C6 - Exercise Sheet

Here you find the exercise sheet for chapter 6: “Functions and Loops”

Getting ready

Task 1

Create an R project for solving this Exercise Sheet.

Task 2

Download the csv-file SSRC_data.csv and the R script SSRC_C6_template.R and put it in the R project folder you created in Task 1.

Task 3

Open the SSRC_C6_template.R R Script.

Task 4

Load the tidyverse package.

Task 5

Use the read.csv() command to load the SSRC data into R and call the respective data object SSRC_data.

Task 6

Get a first impression of the dataset by checking out the dataset using the str() command.

Task 7

Transform the three categorical variables in the dataset into factor variables. Make sure that the levels of the physical_activity_level and education_level variables are ordered in a reasonable way.

Functions

Task 8

Estimate a linear regression model with bmi as dependent variable and all other variables in the SSRC data set as independent variables. Call this model lm_mod.

Task 9

Create a data frame with one observation including the four variables: age, gender, education_level and physical_activity_level. The observation is a female person of age 45 who features a medium level of education and a medium level of physical activity. Call this data frame SSRC_data_new.

Task 10

Use the lm_mod model to predict the bmi for the new observation described in Task 9.

Task 11

Build a function that enables a convenient bmi prediction for a particular set of covariables.

The prediction should be based on the same model that you estimated in Task 8.

Arguments of the function should be a data frame called data_input (default: SSRC_data) and the four variables age_input (default: 45), gender_input (default:“female”), education_input (default: “medium”) and physical_input (default = “medium”).

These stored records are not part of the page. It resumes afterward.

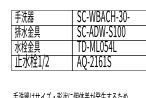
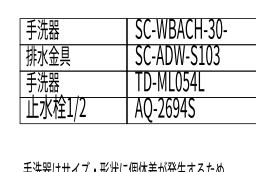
text: (123, 31) -> (216, 55), SC-ADW-S100 -> SC-ADW-S103
text: (27, 46) -> (48, 81), 水栓金具 -> 手洗器
text: (100, 61) -> (176, 107), AQ-2161S -> AQ-2694S

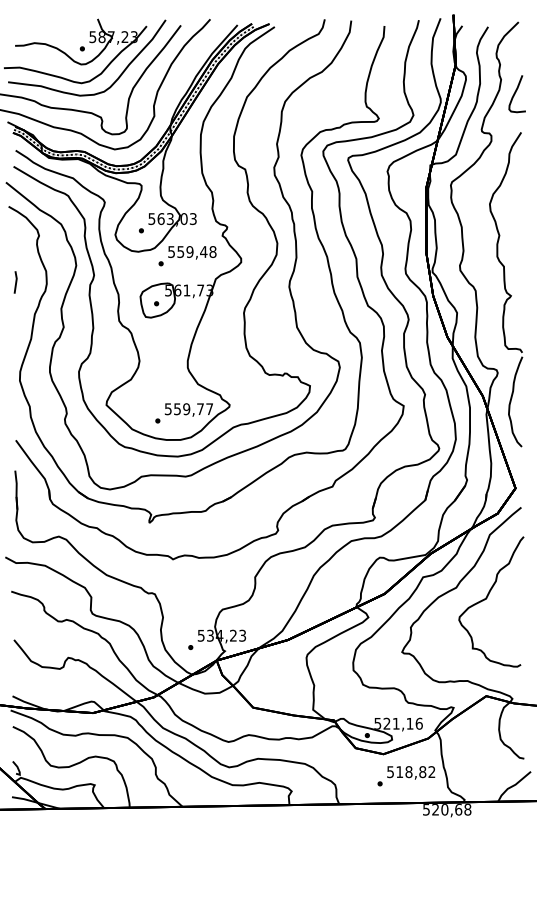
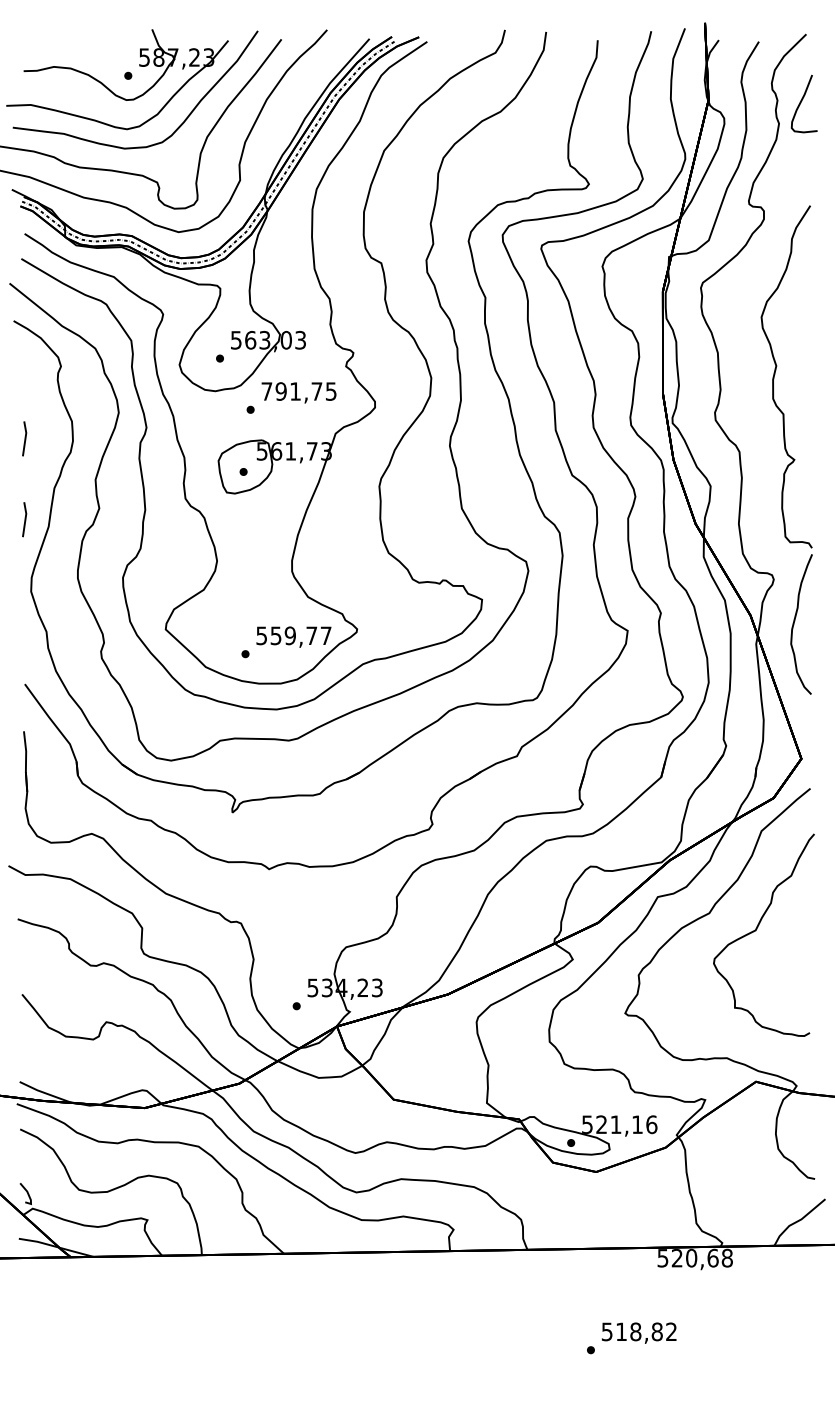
curve: (515, 94) -> (801, 104), moved
text: (192, 251) -> (299, 390), 559,48 -> 791,75
line: (15, 334) -> (24, 519), added
text: (406, 776) -> (631, 1338), moved

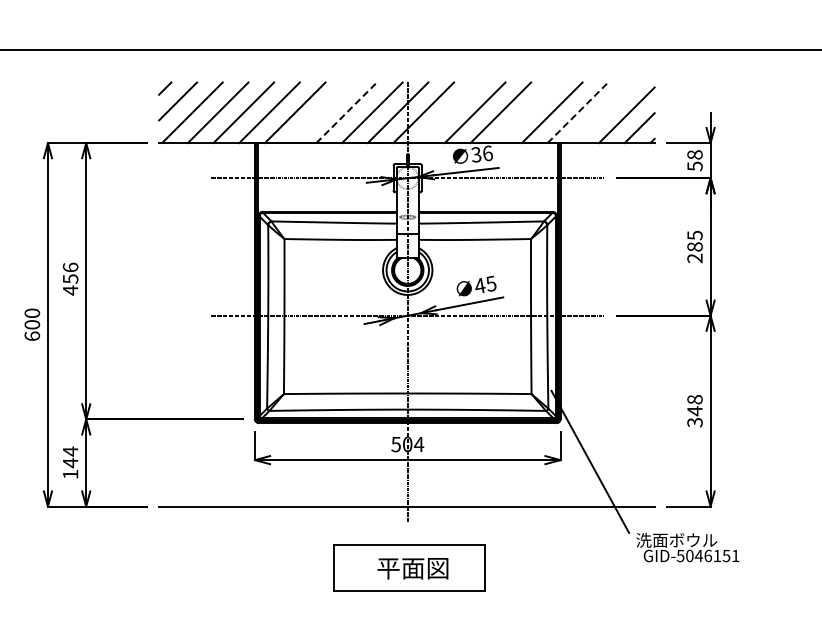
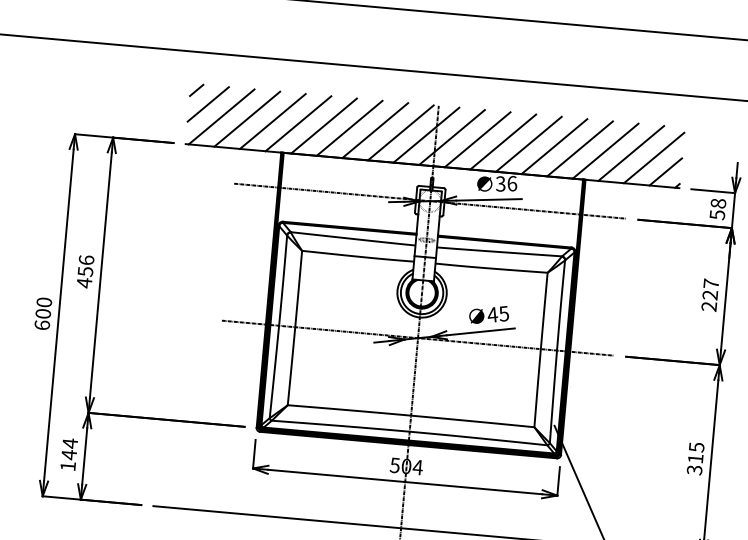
line: (320, 112) -> (349, 128), added
line: (346, 112) -> (375, 130), dashed -> solid
line: (449, 112) -> (477, 139), added
line: (526, 112) -> (554, 146), added
line: (577, 112) -> (605, 150), dashed -> solid
line: (603, 112) -> (631, 153), added
text: (694, 240) -> (710, 288), 285 -> 227
text: (694, 405) -> (695, 453), 348 -> 315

Call the function bmi_pred_funct.

Task 12

Run the bmi_pred_funct function with its default values.

Task 13

Use the bmi_pred_funct function to predict the bmi of a male person of age 59 who features a low level of education and a low level of physical activity.

Loops

Task 14

Use the bmi_pred_funct to predict the bmi for 5 female persons that are 20, 30, 40, 50 and 60 years old. All of them feature a medium education level and a medium physical activity level.

Task 15

Do the exact same thing as in Task 14 but this time you should use a for loop to do so.

Task 16

Do the exact same thing as in Task 15 but this time you save the results of each iteration in a vector called bmi_predictions. Check out the content of this vector after creating it.

Bootstrap

In the following tasks we always focus on the bmi prediction for a person that features the default values of our bmi_pred_funct function. We call such a person “default person”.

Task 17

Use our bmi_pred_funct function to check out the prediction for our default person.

Task 18

Use the sample_n() command from the dplyr package to draw a random sample (n = 1000) with replacement from our original SSRC dataset. Call this sample SSRC_data_bootstrap.

Task 19

Apply bmi_pred_funct to the SSRC_data_bootstrap dataset to predict the bmi of our default person.

Task 20

Use a for loop to repeat what you did in tasks 18/19 1000 times. Store the results in a vector called bmi_pred_boot. Check out the bmi_pred_boot vector.

Task 21

Create a histogram to analyse the distribution of bmi_pred_boot vector. (Just use hist() from the base R package)

Task 22

Calculate the mean, standard deviation and the 0.025 and 0.975 quantiles for the bmi_pred_boot vector.